◆ Directive ◆
Set out every line in the listing below as a JSON list of strings, one string per line, leaving out any blank lines.

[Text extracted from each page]
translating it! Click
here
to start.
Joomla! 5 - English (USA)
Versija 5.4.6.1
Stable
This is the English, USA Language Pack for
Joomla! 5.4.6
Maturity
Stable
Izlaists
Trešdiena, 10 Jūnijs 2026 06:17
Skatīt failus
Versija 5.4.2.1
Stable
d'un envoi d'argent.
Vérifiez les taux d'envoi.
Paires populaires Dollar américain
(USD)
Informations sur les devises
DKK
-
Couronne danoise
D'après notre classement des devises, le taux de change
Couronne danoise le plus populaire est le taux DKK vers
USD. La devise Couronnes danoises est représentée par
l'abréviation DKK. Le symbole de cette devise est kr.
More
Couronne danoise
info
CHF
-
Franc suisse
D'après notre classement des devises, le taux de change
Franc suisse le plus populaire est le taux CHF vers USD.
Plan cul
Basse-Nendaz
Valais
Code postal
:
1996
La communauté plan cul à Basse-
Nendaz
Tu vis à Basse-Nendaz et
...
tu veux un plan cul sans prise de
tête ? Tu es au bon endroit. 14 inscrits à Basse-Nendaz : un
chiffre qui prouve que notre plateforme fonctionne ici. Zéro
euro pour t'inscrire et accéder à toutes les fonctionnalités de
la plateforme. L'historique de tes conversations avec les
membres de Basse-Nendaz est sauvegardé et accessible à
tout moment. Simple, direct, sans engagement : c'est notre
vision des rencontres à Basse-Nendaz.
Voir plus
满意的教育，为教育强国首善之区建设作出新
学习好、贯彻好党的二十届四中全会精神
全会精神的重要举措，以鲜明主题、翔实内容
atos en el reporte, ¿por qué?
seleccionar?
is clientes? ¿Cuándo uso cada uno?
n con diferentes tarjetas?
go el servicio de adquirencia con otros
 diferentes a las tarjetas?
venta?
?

◆ Finished task ◆
[
  "translating it! Click",
  "here",
  "to start.",
  "Joomla! 5 - English (USA)",
  "Versija 5.4.6.1",
  "Stable",
  "This is the English, USA Language Pack for",
  "Joomla! 5.4.6",
  "Maturity",
  "Stable",
  "Izlaists",
  "Trešdiena, 10 Jūnijs 2026 06:17",
  "Skatīt failus",
  "Versija 5.4.2.1",
  "Stable",
  "d'un envoi d'argent.",
  "Vérifiez les taux d'envoi.",
  "Paires populaires Dollar américain",
  "(USD)",
  "Informations sur les devises",
  "DKK",
  "-",
  "Couronne danoise",
  "D'après notre classement des devises, le taux de change",
  "Couronne danoise le plus populaire est le taux DKK vers",
  "USD. La devise Couronnes danoises est représentée par",
  "l'abréviation DKK. Le symbole de cette devise est kr.",
  "More",
  "Couronne danoise",
  "info",
  "CHF",
  "-",
  "Franc suisse",
  "D'après notre classement des devises, le taux de change",
  "Franc suisse le plus populaire est le taux CHF vers USD.",
  "Plan cul",
  "Basse-Nendaz",
  "Valais",
  "Code postal",
  ":",
  "1996",
  "La communauté plan cul à Basse-",
  "Nendaz",
  "Tu vis à Basse-Nendaz et",
  "...",
  "tu veux un plan cul sans prise de",
  "tête ? Tu es au bon endroit. 14 inscrits à Basse-Nendaz : un",
  "chiffre qui prouve que notre plateforme fonctionne ici. Zéro",
  "euro pour t'inscrire et accéder à toutes les fonctionnalités de",
  "la plateforme. L'historique de tes conversations avec les",
  "membres de Basse-Nendaz est sauvegardé et accessible à",
  "tout moment. Simple, direct, sans engagement : c'est notre",
  "vision des rencontres à Basse-Nendaz.",
  "Voir plus",
  "满意的教育，为教育强国首善之区建设作出新",
  "学习好、贯彻好党的二十届四中全会精神",
  "全会精神的重要举措，以鲜明主题、翔实内容",
  "atos en el reporte, ¿por qué?",
  "seleccionar?",
  "is clientes? ¿Cuándo uso cada uno?",
  "n con diferentes tarjetas?",
  "go el servicio de adquirencia con otros",
  " diferentes a las tarjetas?",
  "venta?",
  "?"
]